For a lot of project “compiling yourself”, while obviously more involved than running some magic install command, is really not that tedious. Good projects have decent documentation in that regard and usually streamline everything down to a few things to configure and be done with it.
What’s aggravating is projects that explicitly go out of their way to make building them difficult, removing existing documentation and helper tools and replacing them with “use whatever we decided to use”. I hate these.
99% of the time it’s just “make && sudo make install” or something like that. Anything bigger or more complicated typically has a native package anyway.
Is compiling it yourself with the time and effort that it costs worth more than a few GB of disk space?
Then your disk is very expensive and your labor very cheap.
For a lot of project “compiling yourself”, while obviously more involved than running some magic install command, is really not that tedious. Good projects have decent documentation in that regard and usually streamline everything down to a few things to configure and be done with it.
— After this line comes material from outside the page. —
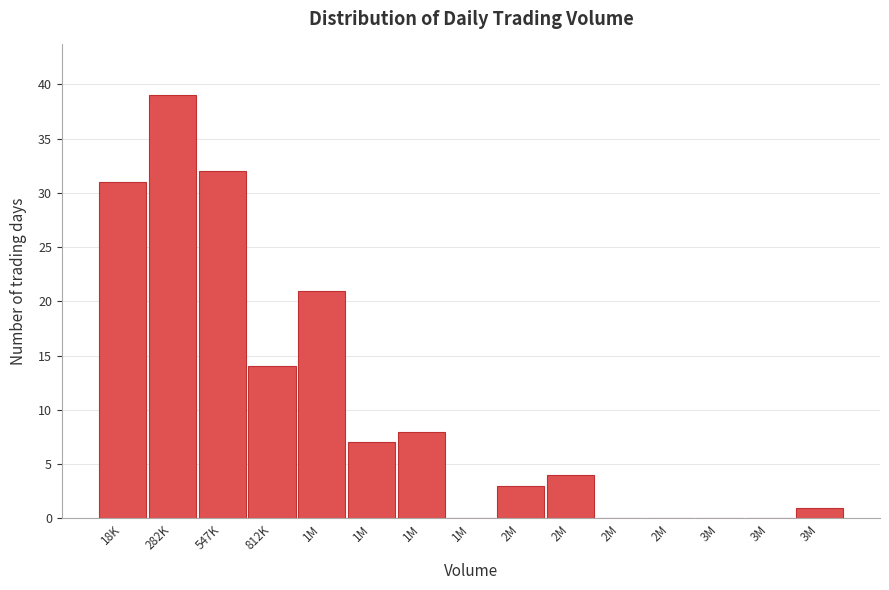

How many distinct data groups are displayed?

1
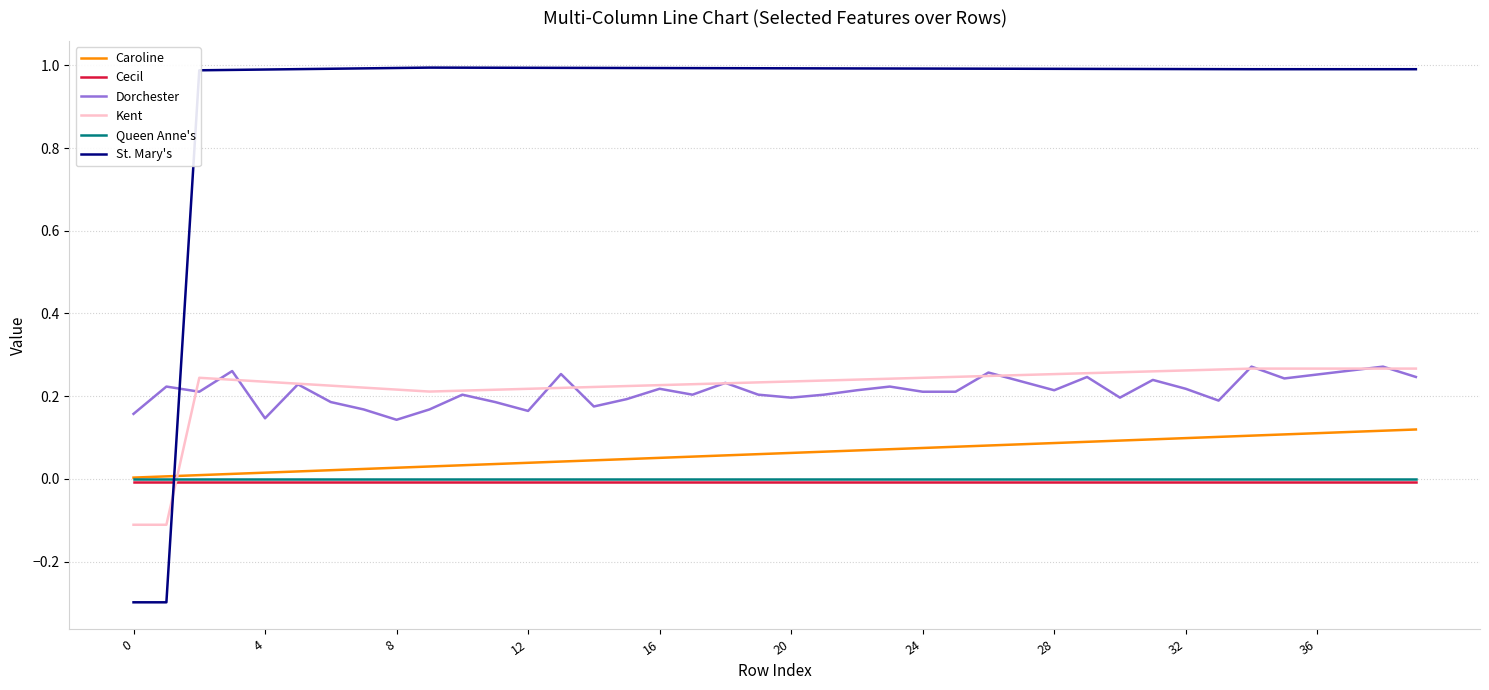

Which series has the largest range (max minus min)?

St. Mary's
What’s aggravating is projects that explicitly go out of their way to make building them difficult, removing existing documentation and helper tools and replacing them with “use whatever we decided to use”. I hate these.
I should have noted that I’ll compile myself when we are talking about something that should run as a service on a server.
They didn’t say anything about compiling it themselves, just that they prefer native packages to flatpak
edit: I can’t read
2 comments up they said
99% of the time it’s just “make && sudo make install” or something like that. Anything bigger or more complicated typically has a native package anyway.